Este boi é holocausto, esta casa é oferenda — e morreu o boi e caiu a casa — não é obrigado a pagar. O preço deste boi está sobre mim como holocausto, ou o preço desta casa está sobre mim como oferenda — e morreu o boi e caiu a casa — é obrigado a pagar.
— Esta mishná desloca a discussão dos votos sobre pessoas para os votos sobre bens materiais, e isola uma distinção formal decisiva: a diferença entre consagrar diretamente um objeto específico (“este boi é holocausto”) e comprometer-se a trazer o preço de um objeto como oferenda (“o preço deste boi está sobre mim”). Quando alguém diz “este boi é holocausto” ou “esta casa é oferenda”, sem acrescentar “sobre mim”, a consagração recai imediata e exclusivamente sobre aquele animal ou aquela casa específicos — e se esse boi morre ou essa casa desaba antes de serem efetivamente entregues ao Templo, a pessoa nada mais deve, pois nunca se obrigou pessoalmente a garantir a existência do objeto, apenas o consagrou como estava. Mas quando alguém diz “o preço deste boi está sobre mim” ou acrescenta a expressão “sobre mim” ao consagrar, a fórmula cria uma obrigação pessoal, paralela à consagração do objeto: a pessoa se compromete a garantir que o Templo receba o valor correspondente, independentemente do que aconteça ao objeto original. Por isso, se esse boi morre ou essa casa desaba antes da entrega, a pessoa continua obrigada a pagar o preço equivalente do próprio bolso — a palavra “sobre mim” transformou uma consagração de objeto em uma dívida pessoal.

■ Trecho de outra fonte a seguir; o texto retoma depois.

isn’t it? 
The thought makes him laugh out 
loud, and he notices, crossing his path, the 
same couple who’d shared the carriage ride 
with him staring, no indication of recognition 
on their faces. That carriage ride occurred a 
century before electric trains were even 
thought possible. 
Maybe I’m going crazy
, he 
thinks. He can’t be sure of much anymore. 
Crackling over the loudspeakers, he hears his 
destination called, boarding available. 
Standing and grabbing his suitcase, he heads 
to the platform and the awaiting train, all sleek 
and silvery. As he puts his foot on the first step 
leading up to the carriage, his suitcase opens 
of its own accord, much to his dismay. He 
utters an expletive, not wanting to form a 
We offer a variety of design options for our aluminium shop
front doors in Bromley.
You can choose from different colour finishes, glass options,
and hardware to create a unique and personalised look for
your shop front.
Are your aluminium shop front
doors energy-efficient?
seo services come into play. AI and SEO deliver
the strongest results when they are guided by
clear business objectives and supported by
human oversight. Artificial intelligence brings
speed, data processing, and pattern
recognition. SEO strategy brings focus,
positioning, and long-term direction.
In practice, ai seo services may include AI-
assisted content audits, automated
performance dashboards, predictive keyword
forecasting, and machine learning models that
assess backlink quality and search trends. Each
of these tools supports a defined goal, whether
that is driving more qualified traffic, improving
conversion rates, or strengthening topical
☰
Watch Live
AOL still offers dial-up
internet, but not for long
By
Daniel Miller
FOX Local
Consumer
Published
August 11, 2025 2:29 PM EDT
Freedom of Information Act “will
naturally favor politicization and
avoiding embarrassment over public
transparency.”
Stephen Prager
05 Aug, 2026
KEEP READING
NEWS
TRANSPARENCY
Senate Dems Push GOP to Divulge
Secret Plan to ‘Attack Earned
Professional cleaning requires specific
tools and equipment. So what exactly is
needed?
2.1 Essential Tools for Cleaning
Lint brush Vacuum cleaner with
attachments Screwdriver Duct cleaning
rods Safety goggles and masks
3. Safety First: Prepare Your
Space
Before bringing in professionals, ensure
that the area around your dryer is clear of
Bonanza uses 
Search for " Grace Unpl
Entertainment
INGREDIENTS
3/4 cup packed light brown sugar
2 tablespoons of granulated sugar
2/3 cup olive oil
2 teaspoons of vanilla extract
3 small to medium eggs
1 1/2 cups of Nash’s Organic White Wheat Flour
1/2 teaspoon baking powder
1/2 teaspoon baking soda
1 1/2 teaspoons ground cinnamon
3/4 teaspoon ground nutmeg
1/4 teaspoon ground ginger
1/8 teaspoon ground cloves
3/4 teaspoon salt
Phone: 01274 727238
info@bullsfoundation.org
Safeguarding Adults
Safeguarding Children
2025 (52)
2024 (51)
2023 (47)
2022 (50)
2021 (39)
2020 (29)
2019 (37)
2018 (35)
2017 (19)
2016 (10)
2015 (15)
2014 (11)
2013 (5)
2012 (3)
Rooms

Rambam observa que este assunto é evidente por si só, e a mishná só o enunciou para que não se pensasse, por analogia com o princípio de que “não há preço para os mortos” aplicado às pessoas, que o mesmo valeria aqui — ou seja, que a morte do boi o isentaria de pagar. Por isso a mishná esclarece que, no caso de bens materiais, avalia-se quanto o boi valia mesmo depois de morto, pois o princípio de que não há preço para os mortos se aplica exclusivamente à espécie humana, não a animais ou bens.
Bartenura precisa que “esta casa é oferenda” refere-se à manutenção do prédio do Templo, e que “caiu a casa” se refere ao caso em que ela desabou antes que o tesoureiro do Templo a tomasse posse. E confirma que, quando o voto foi feito “sobre mim”, a pessoa é obrigada a pagar mesmo depois da morte do boi, pois o princípio de que não há preço para os mortos aplica-se apenas à espécie humana.
Rashi confirma que “esta casa é oferenda” se refere à manutenção do prédio do Templo, e que a queda mencionada é anterior à tomada de posse pelo tesoureiro. Explica ainda a distinção da Guemará sobre a fórmula exata que gera a obrigação: quando a pessoa disse “o preço deste boi está sobre mim”, ela se comprometeu com uma soma em dinheiro, e não com o boi específico — por isso, se o boi morre, a soma em dinheiro não se perde junto com ele, pois nunca foi essa soma específica que estava fisicamente presente, mas uma obrigação pessoal de trazê-la até que a oferenda se complete.